Против такого «шкурного» подхода, когда ради получения лишних голосов на выборах партия отказывается от своих основных принципов, выступил руководитель социалистической партии Ж. Гед. Задыхаясь от ярости, он бросился к окну и, распахнув его, воскликнул: «Письмо Золя – это самый крупный революционный акт нашей эпохи! Для вас главное – сохранить ваши места в парламенте. Но если использование пролетариатом всеобщего избирательного права превратится лишь в вопрос переизбрания в вопрос сохранения мандатов, то лучше вообще отказаться от парламентской тактики и перейти исключительно к революционным действиям»[135].
Его поддержал другой вождь социалистов, самая яркая фигура социалистической партии Ж. Жорес: «Бывают моменты, когда в интересах самого пролетариата помешать окончательной интеллектуальной и моральной деградации буржуазии. Когда какая-то часть буржуазии выступает против всех сил реакции, когда она пытается восстановить справедливость и раскрыть правду, то долг пролетариата не оставаться нейтральным, а идти на стороне страдающей истины, ответить на призыв человечества»[136].
Как видно из этих дебатов, ни та, ни другая сторона имени Дрейфуса вообще не произносят. Они руководствуются личными интересами и страхом потерять парламентские мандаты или, в некоторых случаях, стратегией борьбы пролетариата.
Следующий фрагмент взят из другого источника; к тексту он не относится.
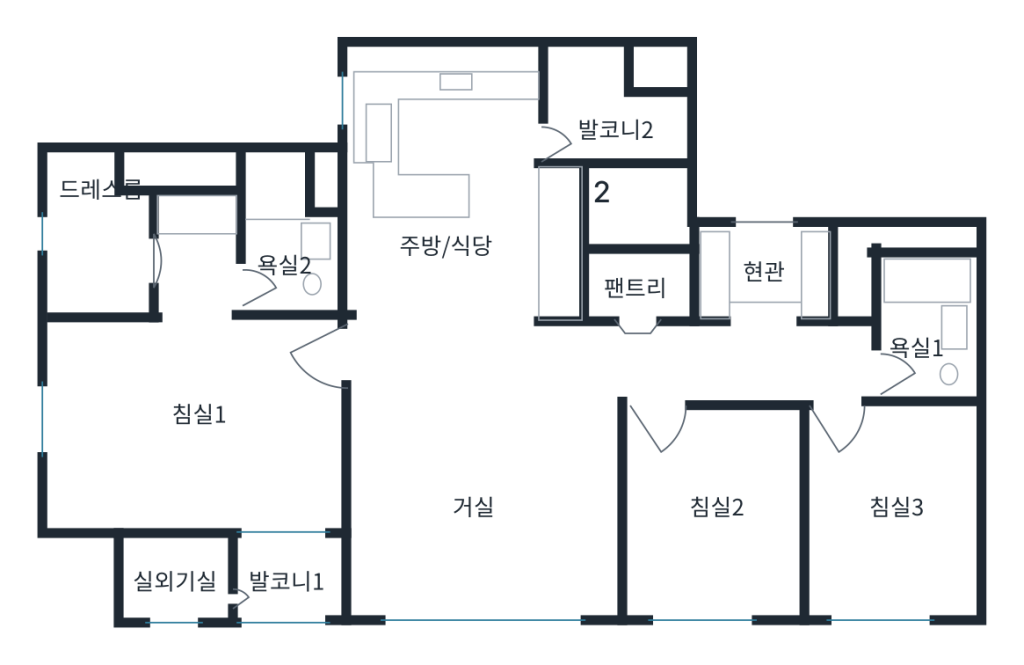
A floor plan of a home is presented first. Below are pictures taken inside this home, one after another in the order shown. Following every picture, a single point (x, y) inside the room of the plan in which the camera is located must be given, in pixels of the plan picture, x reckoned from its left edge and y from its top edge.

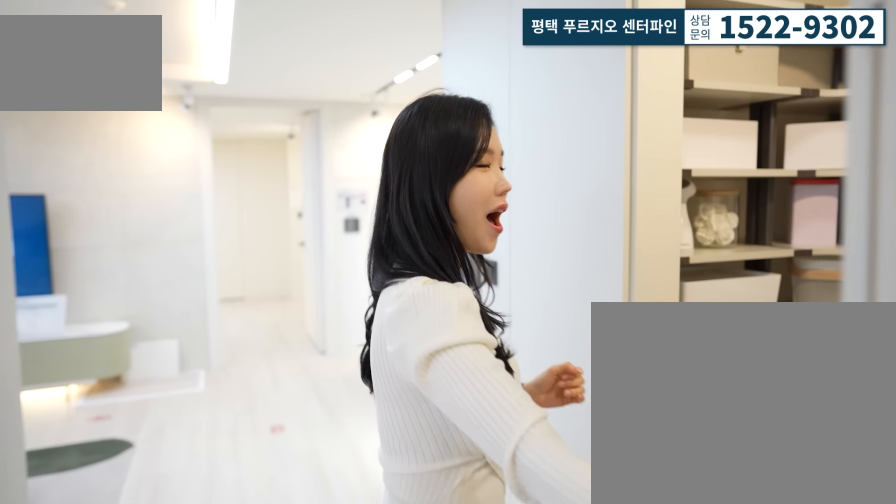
(640, 322)
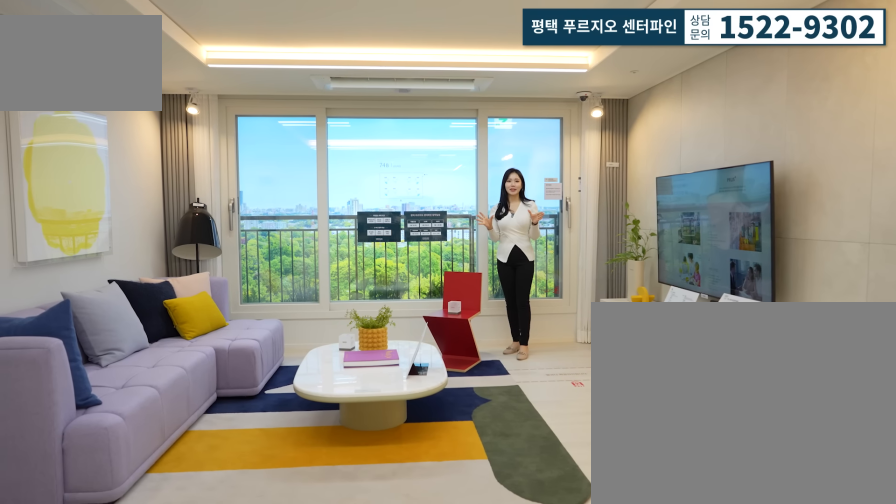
(478, 492)
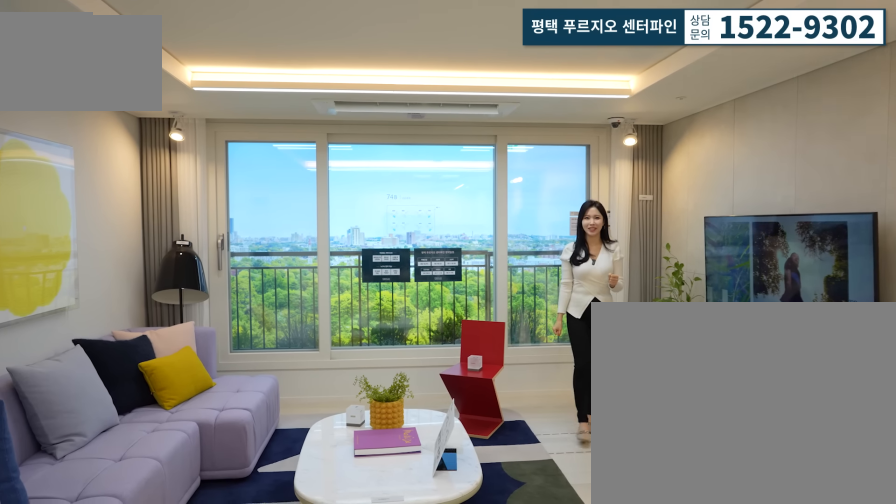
(478, 492)
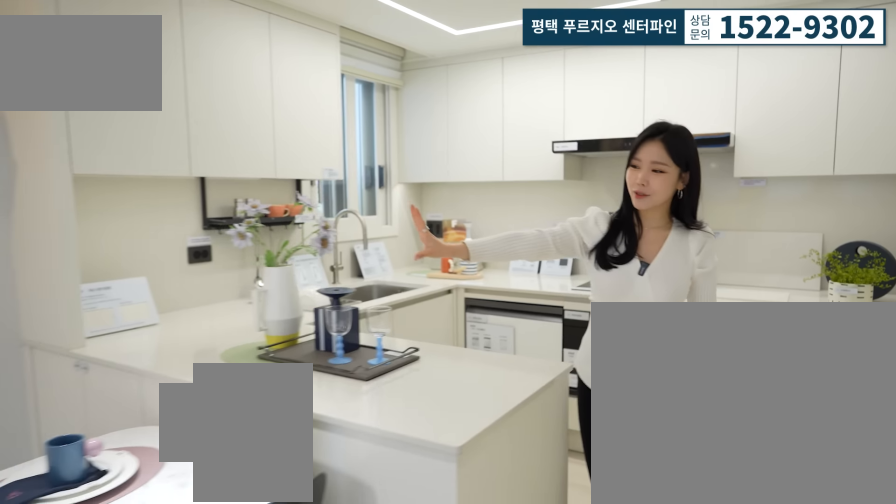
(466, 201)
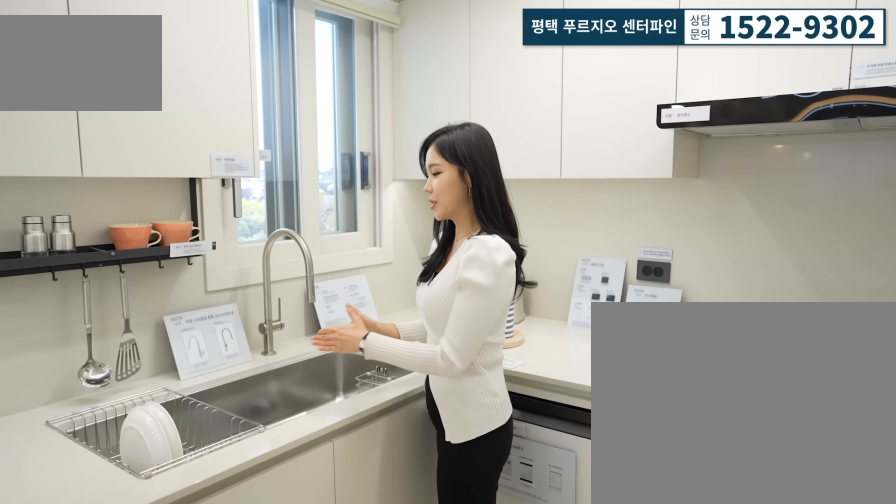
(466, 201)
Жорес и группа социалистов, идущая за ним, начинают играть ведущую роль в движении дрейфусаров. В своих статьях и блестящих речах лучший оратор Франции наносит страшные удары своим противникам. Особенно достается военщине. В речи на процессе Золя Жорес заявил: «В его лице преследуют человека, написавшего "Углекопа" и "Лурд" – человека, желающего рассеять атмосферу безответственности, окружающую Генштаб, в которой, хотя и бессознательно, готовятся будущие поражения»[137]. За такое обвинение генералы были готовы разорвать Жореса на части. В мае 1898 года во Франции происходят парламентские выборы. Дрейфусары обвиняются во всех смертных грехах. Какими методами велась эта кампания, показывают плакаты, которыми были оклеены все стены в городе Кармо, где выставил свою кандидатуру от социалистической партии Жорес: «Патриоты! Чтобы лучше подготовить иностранное вторжение, он проповедует солдатам недисциплинированность и ненависть к командирам. Преданный синдикату безродных евреев, он защищал Золя, который выступал за предателя Дрейфуса. Пробил час расплаты. Долой Жореса!»[138].